-------- TEXTE DE L'EXERCICE

Neurasthénie

Ça fait trois heures que je suis réveillé. Dans le noir complet, allongé sur mes deux matelas entre une couette et un duvet.

Je n’ai pas envie de me lever.

Je vais forcément me lever, par obligation, parce qu’il faut que je fasse cet après-midi la lessive qui me permettra de m’habiller propre cette semaine. Parce que j’aime me sentir propre, et surtout parce que je serai susceptible de rencontrer des gens bien pour qui c’est important.

Mais je n’ai pas envie de me lever.

Je vais peut-être me lever, parce que ma colocataire a accepté de me servir de cobaye pour mon entraînement au massage, et que m’entraîner me permettrait d’être fin prêt et apprécié si un jour se trouve en face de moi un dos à qui j’ai l’intention de plaire.

Mais je préfèrerai me nicher sous ma couette, au chaud. Tout seul. À attendre.

Attendre une vraie raison de vivre au grand jour, d’interagir avec ce monde que je désapprouve tellement plus que je ne l’apprécie… Attendre une motivation irrationnelle pour exister simplement.

Hier j’ai vu des gens bien pour qui je ne suis qu’un gen, peut-être bien, mais qu’un quelconque au milieu de tous. J’ai beau être humble, je me sens bien seul ce matin.

----------------
-------- INFORMATIONS AFFICHÉES

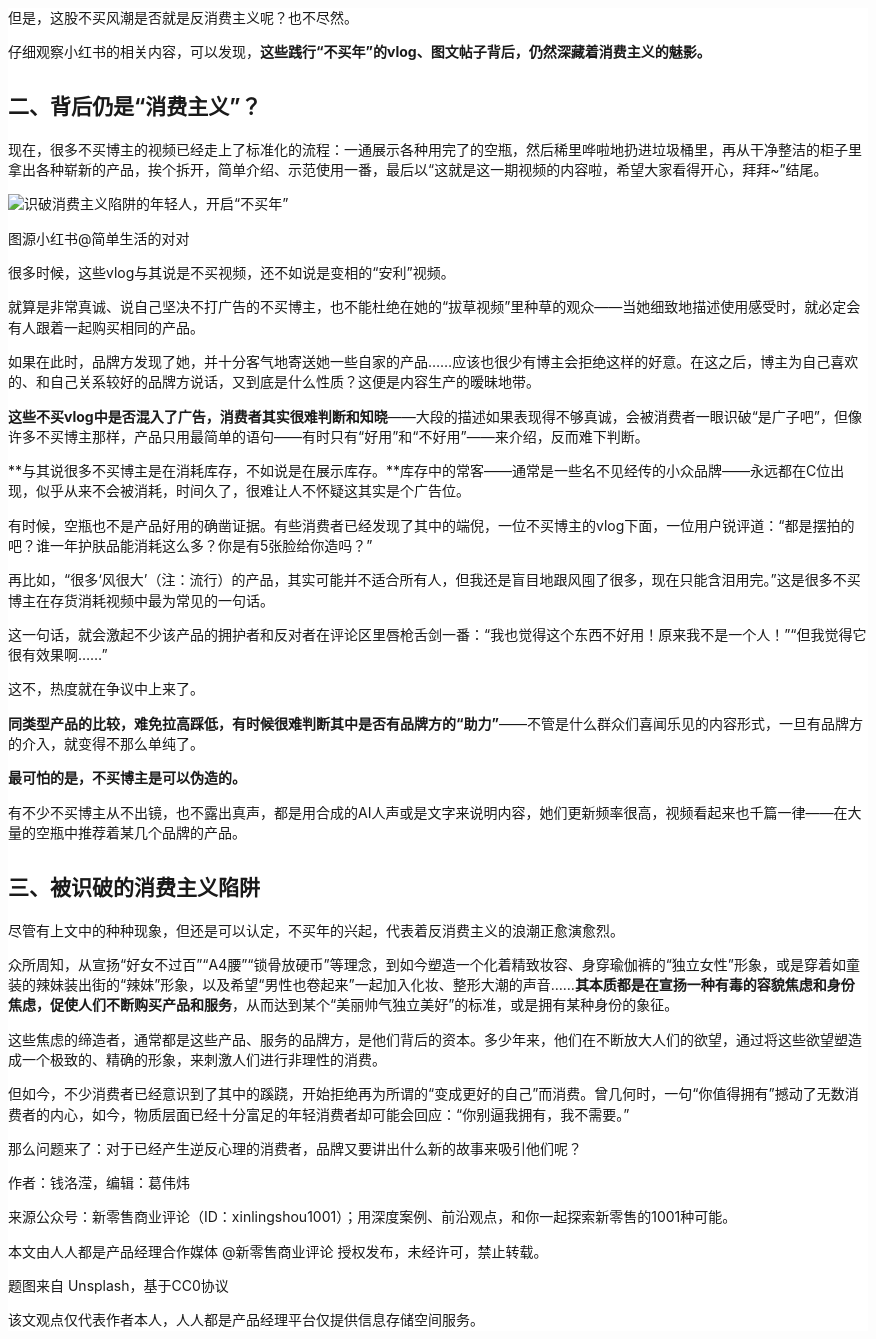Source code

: 但是，这股不买风潮是否就是反消费主义呢？也不尽然。

仔细观察小红书的相关内容，可以发现，**这些践行“不买年”的vlog、图文帖子背后，仍然深藏着消费主义的魅影。**

## 二、背后仍是“消费主义”？

现在，很多不买博主的视频已经走上了标准化的流程：一通展示各种用完了的空瓶，然后稀里哗啦地扔进垃圾桶里，再从干净整洁的柜子里拿出各种崭新的产品，挨个拆开，简单介绍、示范使用一番，最后以“这就是这一期视频的内容啦，希望大家看得开心，拜拜~”结尾。

![识破消费主义陷阱的年轻人，开启“不买年”](https://image.woshipm.com/wp-files/2023/08/UZDVFE5aOqVjFvUcv0OQ.jpeg)

图源小红书@简单生活的对对

很多时候，这些vlog与其说是不买视频，还不如说是变相的“安利”视频。

就算是非常真诚、说自己坚决不打广告的不买博主，也不能杜绝在她的“拔草视频”里种草的观众——当她细致地描述使用感受时，就必定会有人跟着一起购买相同的产品。

如果在此时，品牌方发现了她，并十分客气地寄送她一些自家的产品……应该也很少有博主会拒绝这样的好意。在这之后，博主为自己喜欢的、和自己关系较好的品牌方说话，又到底是什么性质？这便是内容生产的暧昧地带。

**这些不买vlog中是否混入了广告，消费者其实很难判断和知晓**——大段的描述如果表现得不够真诚，会被消费者一眼识破“是广子吧”，但像许多不买博主那样，产品只用最简单的语句——有时只有“好用”和“不好用”——来介绍，反而难下判断。

**与其说很多不买博主是在消耗库存，不如说是在展示库存。**库存中的常客——通常是一些名不见经传的小众品牌——永远都在C位出现，似乎从来不会被消耗，时间久了，很难让人不怀疑这其实是个广告位。

有时候，空瓶也不是产品好用的确凿证据。有些消费者已经发现了其中的端倪，一位不买博主的vlog下面，一位用户锐评道：“都是摆拍的吧？谁一年护肤品能消耗这么多？你是有5张脸给你造吗？”

再比如，“很多‘风很大’（注：流行）的产品，其实可能并不适合所有人，但我还是盲目地跟风囤了很多，现在只能含泪用完。”这是很多不买博主在存货消耗视频中最为常见的一句话。

这一句话，就会激起不少该产品的拥护者和反对者在评论区里唇枪舌剑一番：“我也觉得这个东西不好用！原来我不是一个人！”“但我觉得它很有效果啊……”

这不，热度就在争议中上来了。

**同类型产品的比较，难免拉高踩低，有时候很难判断其中是否有品牌方的“助力”**——不管是什么群众们喜闻乐见的内容形式，一旦有品牌方的介入，就变得不那么单纯了。

**最可怕的是，不买博主是可以伪造的。**

有不少不买博主从不出镜，也不露出真声，都是用合成的AI人声或是文字来说明内容，她们更新频率很高，视频看起来也千篇一律——在大量的空瓶中推荐着某几个品牌的产品。

## 三、被识破的消费主义陷阱

尽管有上文中的种种现象，但还是可以认定，不买年的兴起，代表着反消费主义的浪潮正愈演愈烈。

众所周知，从宣扬“好女不过百”“A4腰”“锁骨放硬币”等理念，到如今塑造一个化着精致妆容、身穿瑜伽裤的“独立女性”形象，或是穿着如童装的辣妹装出街的“辣妹”形象，以及希望“男性也卷起来”一起加入化妆、整形大潮的声音……**其本质都是在宣扬一种有毒的容貌焦虑和身份焦虑，促使人们不断购买产品和服务**，从而达到某个“美丽帅气独立美好”的标准，或是拥有某种身份的象征。

这些焦虑的缔造者，通常都是这些产品、服务的品牌方，是他们背后的资本。多少年来，他们在不断放大人们的欲望，通过将这些欲望塑造成一个极致的、精确的形象，来刺激人们进行非理性的消费。

但如今，不少消费者已经意识到了其中的蹊跷，开始拒绝再为所谓的“变成更好的自己”而消费。曾几何时，一句“你值得拥有”撼动了无数消费者的内心，如今，物质层面已经十分富足的年轻消费者却可能会回应：“你别逼我拥有，我不需要。”

那么问题来了：对于已经产生逆反心理的消费者，品牌又要讲出什么新的故事来吸引他们呢？

作者：钱洛滢，编辑：葛伟炜

来源公众号：新零售商业评论（ID：xinlingshou1001）；用深度案例、前沿观点，和你一起探索新零售的1001种可能。

本文由人人都是产品经理合作媒体 @新零售商业评论 授权发布，未经许可，禁止转载。

题图来自 Unsplash，基于CC0协议

该文观点仅代表作者本人，人人都是产品经理平台仅提供信息存储空间服务。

----------------

Recopiez le passage du texte de l'exercice en commençant aux mots « Je vais forcément » et en vous arrêtant après « seul. À attendre. ». Le matériel fourni n'est pas requis.

Je vais forcément me lever, par obligation, parce qu’il faut que je fasse cet après-midi la lessive qui me permettra de m’habiller propre cette semaine. Parce que j’aime me sentir propre, et surtout parce que je serai susceptible de rencontrer des gens bien pour qui c’est important.

Mais je n’ai pas envie de me lever.

Je vais peut-être me lever, parce que ma colocataire a accepté de me servir de cobaye pour mon entraînement au massage, et que m’entraîner me permettrait d’être fin prêt et apprécié si un jour se trouve en face de moi un dos à qui j’ai l’intention de plaire.

Mais je préfèrerai me nicher sous ma couette, au chaud. Tout seul. À attendre.